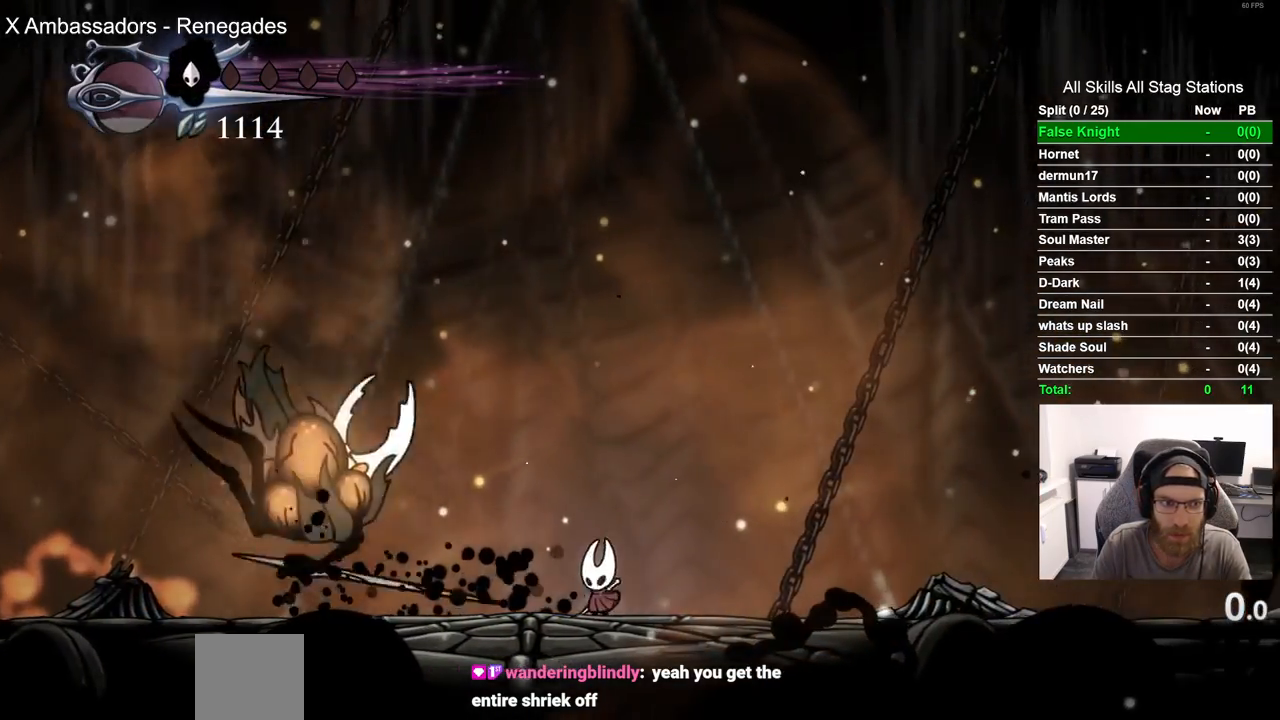
{"buttons": ["R2", "DPAD_LEFT"], "left_stick": "center", "right_stick": "center", "events": [[33, "START", "down"], [50, "DPAD_LEFT", "up"], [117, "START", "up"], [317, "DPAD_LEFT", "down"], [450, "R2", "down"]]}
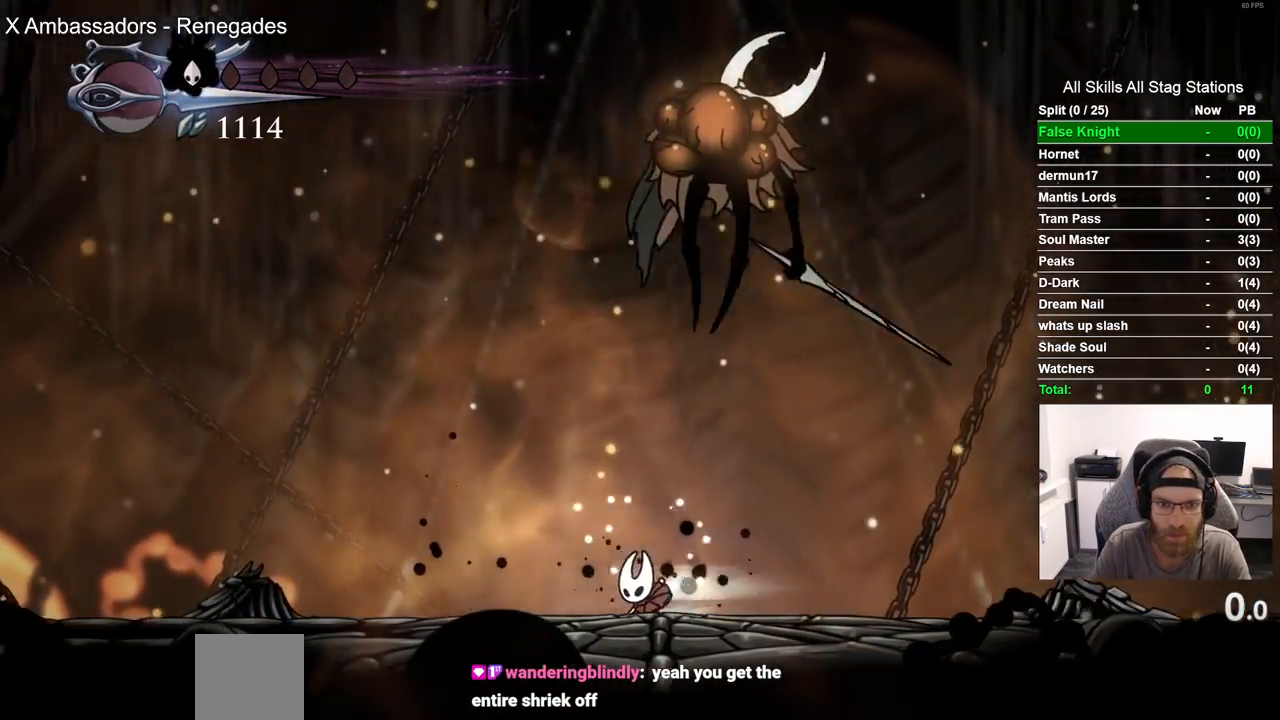
{"buttons": ["SQUARE", "DPAD_RIGHT"], "left_stick": "center", "right_stick": "center"}
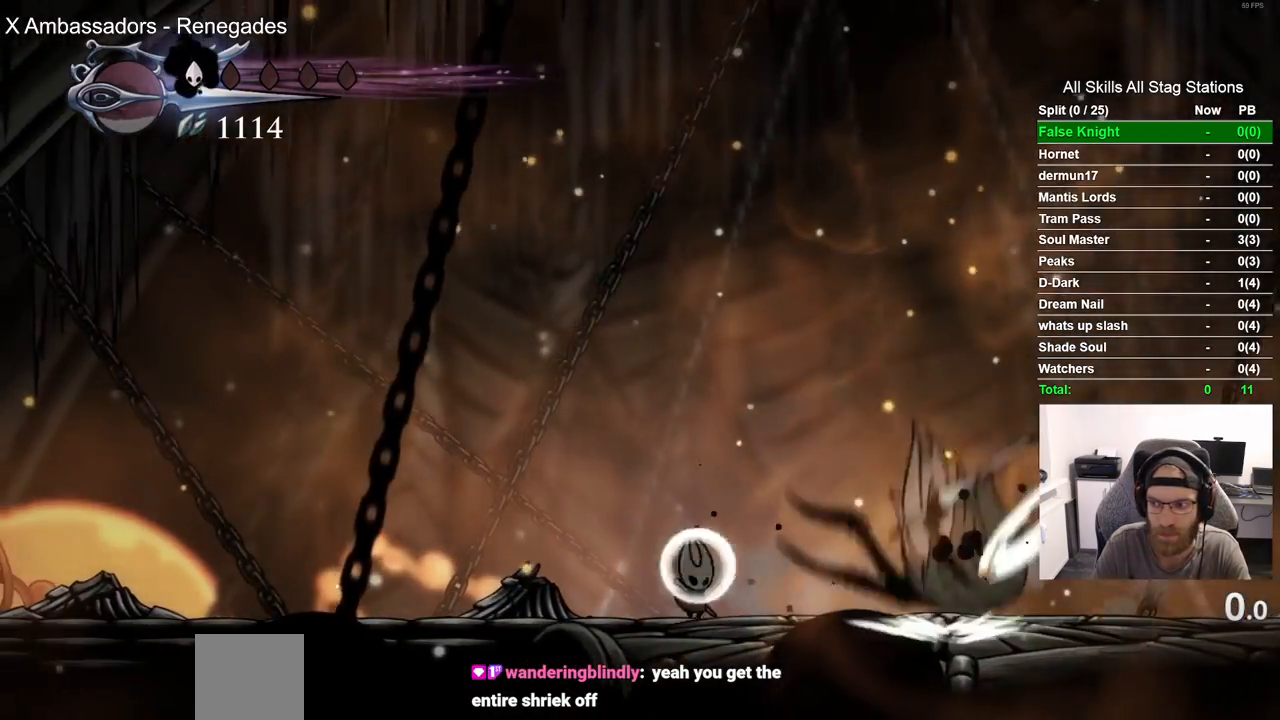
{"buttons": ["R2", "DPAD_RIGHT"], "left_stick": "center", "right_stick": "center", "events": [[100, "DPAD_RIGHT", "up"], [150, "SQUARE", "up"], [267, "DPAD_RIGHT", "down"], [333, "R2", "down"]]}
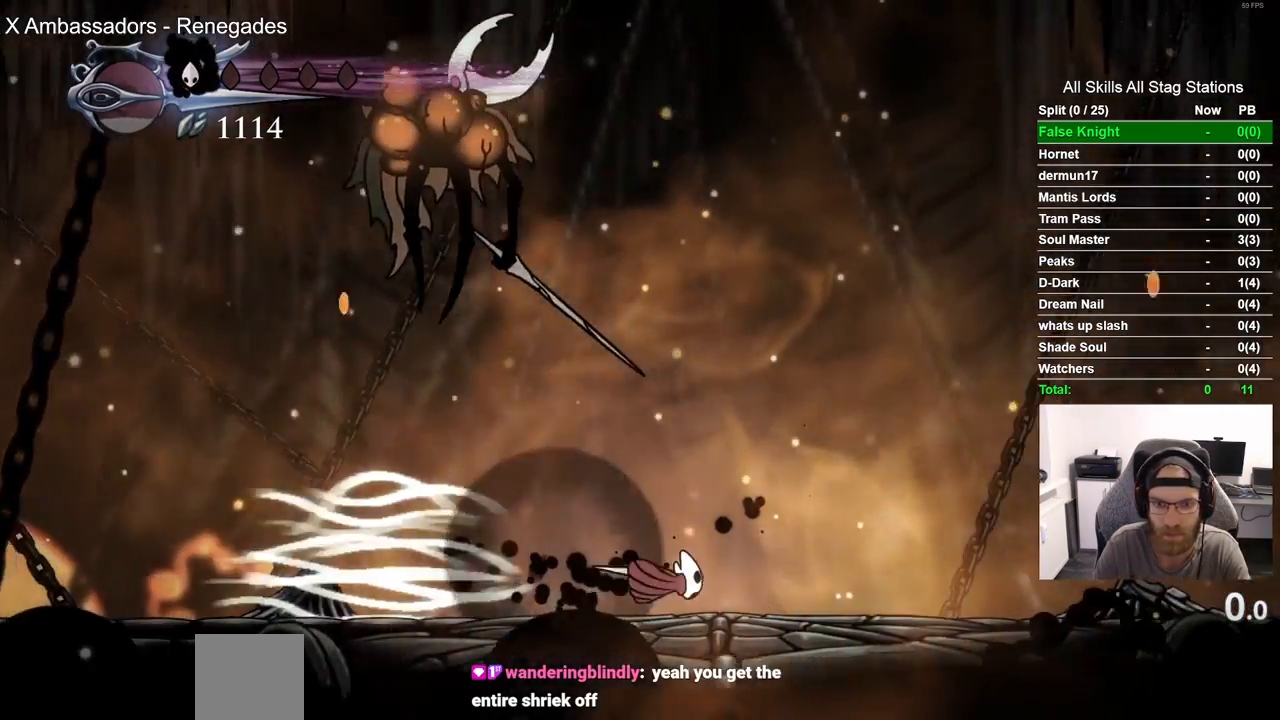
{"buttons": ["SQUARE"], "left_stick": "center", "right_stick": "center", "events": [[50, "DPAD_RIGHT", "up"], [50, "R2", "up"], [83, "DPAD_LEFT", "down"], [417, "SQUARE", "down"], [467, "DPAD_LEFT", "up"]]}
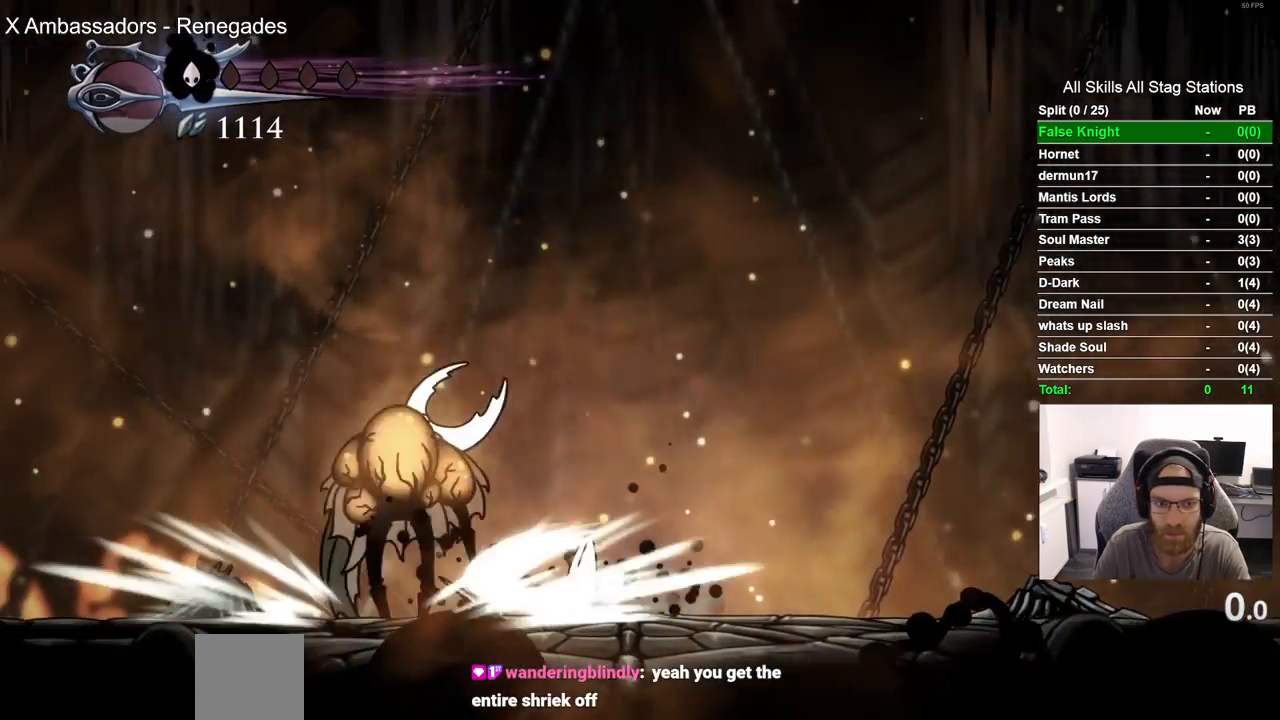
{"buttons": [], "left_stick": "center", "right_stick": "center", "events": [[100, "SQUARE", "up"], [233, "DPAD_LEFT", "down"], [233, "R2", "down"], [400, "DPAD_LEFT", "up"], [433, "R2", "up"]]}
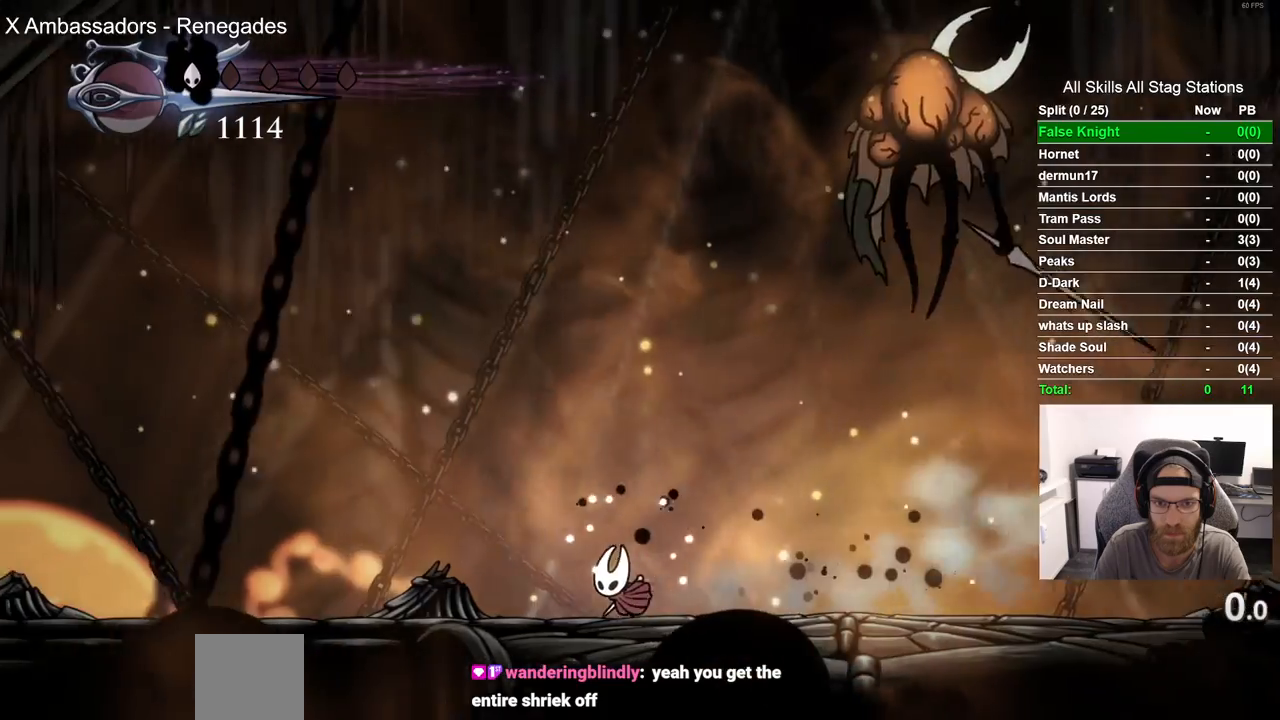
{"buttons": [], "left_stick": "center", "right_stick": "center", "events": [[33, "DPAD_RIGHT", "down"], [283, "SQUARE", "down"], [400, "SQUARE", "up"], [483, "DPAD_RIGHT", "up"]]}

■ What to produce ■
All entries are to be duplicated exactly, with the pictures left out.

■ Answer section ■
{"buttons": ["R2", "DPAD_LEFT"], "left_stick": "center", "right_stick": "center", "events": [[33, "START", "down"], [50, "DPAD_LEFT", "up"], [117, "START", "up"], [317, "DPAD_LEFT", "down"], [450, "R2", "down"]]}
{"buttons": ["SQUARE", "DPAD_RIGHT"], "left_stick": "center", "right_stick": "center"}
{"buttons": ["R2", "DPAD_RIGHT"], "left_stick": "center", "right_stick": "center", "events": [[100, "DPAD_RIGHT", "up"], [150, "SQUARE", "up"], [267, "DPAD_RIGHT", "down"], [333, "R2", "down"]]}
{"buttons": ["SQUARE"], "left_stick": "center", "right_stick": "center", "events": [[50, "DPAD_RIGHT", "up"], [50, "R2", "up"], [83, "DPAD_LEFT", "down"], [417, "SQUARE", "down"], [467, "DPAD_LEFT", "up"]]}
{"buttons": [], "left_stick": "center", "right_stick": "center", "events": [[100, "SQUARE", "up"], [233, "DPAD_LEFT", "down"], [233, "R2", "down"], [400, "DPAD_LEFT", "up"], [433, "R2", "up"]]}
{"buttons": [], "left_stick": "center", "right_stick": "center", "events": [[33, "DPAD_RIGHT", "down"], [283, "SQUARE", "down"], [400, "SQUARE", "up"], [483, "DPAD_RIGHT", "up"]]}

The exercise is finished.